**Set problem A**. In the passage about making the film, why is shot 03_A6_A worrying?

[Start of Passage provided]

Because every film needs a montage…

It’s been 9 to 15 October 2016 and I’ve got another 9 days until I leave for the Blender Conference. Despite losing half the week to gastroenteritis and a surprise migraine, I still managed to get another ten shots laid out. There’s one more sequence left to do with seven unfinished shots in it.

One particular shot is worrying me because it’s long, complicated, specific, action heavy and a bit story critical. It follows Pointy’s futile attempts to get a rock out of the ground. Its shot name is 03_A6_A.

In the previous shots, Pointy is a little annoyed and trying to switch off the hat so he doesn’t have to listen to Gronky having fun. In the shot after it, Pointy takes drastic measures to switch off the hat. I want to bridge those two parts of the story believably with Pointy losing his composure. The opening scene of the film shows that Pointy gets hurt because he doesn’t think things through, so if I tell the story right the audience has a sense of what’s coming and looks forward to it.

[End of Passage provided]
[Start of Available records]

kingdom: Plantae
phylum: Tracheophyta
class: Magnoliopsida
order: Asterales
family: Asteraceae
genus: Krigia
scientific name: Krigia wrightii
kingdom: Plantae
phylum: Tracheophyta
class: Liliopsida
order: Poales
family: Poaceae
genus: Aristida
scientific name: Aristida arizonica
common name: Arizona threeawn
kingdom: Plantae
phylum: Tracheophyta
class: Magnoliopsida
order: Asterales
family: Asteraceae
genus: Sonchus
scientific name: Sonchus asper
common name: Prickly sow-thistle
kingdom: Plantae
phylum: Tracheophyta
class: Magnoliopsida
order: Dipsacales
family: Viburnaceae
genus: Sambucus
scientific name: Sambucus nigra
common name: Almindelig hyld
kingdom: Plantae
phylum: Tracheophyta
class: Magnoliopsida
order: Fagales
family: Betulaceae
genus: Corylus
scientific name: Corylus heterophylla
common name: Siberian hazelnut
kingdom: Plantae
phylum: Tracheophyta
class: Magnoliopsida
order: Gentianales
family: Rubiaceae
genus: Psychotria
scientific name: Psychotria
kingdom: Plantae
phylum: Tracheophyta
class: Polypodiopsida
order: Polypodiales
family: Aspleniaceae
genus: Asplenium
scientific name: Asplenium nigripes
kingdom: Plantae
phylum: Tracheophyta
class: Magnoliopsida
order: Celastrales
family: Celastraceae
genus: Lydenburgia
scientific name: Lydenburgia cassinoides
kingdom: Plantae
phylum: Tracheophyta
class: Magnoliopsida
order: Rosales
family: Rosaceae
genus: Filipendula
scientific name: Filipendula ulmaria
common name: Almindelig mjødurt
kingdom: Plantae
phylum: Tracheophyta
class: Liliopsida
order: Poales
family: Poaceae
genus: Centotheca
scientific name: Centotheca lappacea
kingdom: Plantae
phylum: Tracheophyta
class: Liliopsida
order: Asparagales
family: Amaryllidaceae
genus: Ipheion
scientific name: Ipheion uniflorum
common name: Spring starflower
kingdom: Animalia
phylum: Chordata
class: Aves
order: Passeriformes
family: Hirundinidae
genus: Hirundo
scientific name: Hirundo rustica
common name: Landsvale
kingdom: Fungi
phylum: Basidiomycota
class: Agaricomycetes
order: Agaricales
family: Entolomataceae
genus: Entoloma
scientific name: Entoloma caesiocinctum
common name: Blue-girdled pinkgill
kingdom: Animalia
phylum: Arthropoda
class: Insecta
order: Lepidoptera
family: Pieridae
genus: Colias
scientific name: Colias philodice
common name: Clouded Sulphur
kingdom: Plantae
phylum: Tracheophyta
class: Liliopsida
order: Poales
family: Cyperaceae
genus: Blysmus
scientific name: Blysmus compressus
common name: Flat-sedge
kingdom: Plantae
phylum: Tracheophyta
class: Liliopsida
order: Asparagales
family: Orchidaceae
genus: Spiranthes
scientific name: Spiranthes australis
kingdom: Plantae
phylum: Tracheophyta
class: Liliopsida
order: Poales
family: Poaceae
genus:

[End of Available records]

**Set problem B**. Render the stretch of the listing from the line containing "order: Agaricales" through the line containing "family: Orchidaceae" as a JSON list of strings, one string per line, leaving out blank lines.

**Task solution A**. It is long, complicated, specific, action heavy and a bit story critical.

**Task solution B**.
[
  "order: Agaricales",
  "family: Entolomataceae",
  "genus: Entoloma",
  "scientific name: Entoloma caesiocinctum",
  "common name: Blue-girdled pinkgill",
  "kingdom: Animalia",
  "phylum: Arthropoda",
  "class: Insecta",
  "order: Lepidoptera",
  "family: Pieridae",
  "genus: Colias",
  "scientific name: Colias philodice",
  "common name: Clouded Sulphur",
  "kingdom: Plantae",
  "phylum: Tracheophyta",
  "class: Liliopsida",
  "order: Poales",
  "family: Cyperaceae",
  "genus: Blysmus",
  "scientific name: Blysmus compressus",
  "common name: Flat-sedge",
  "kingdom: Plantae",
  "phylum: Tracheophyta",
  "class: Liliopsida",
  "order: Asparagales",
  "family: Orchidaceae"
]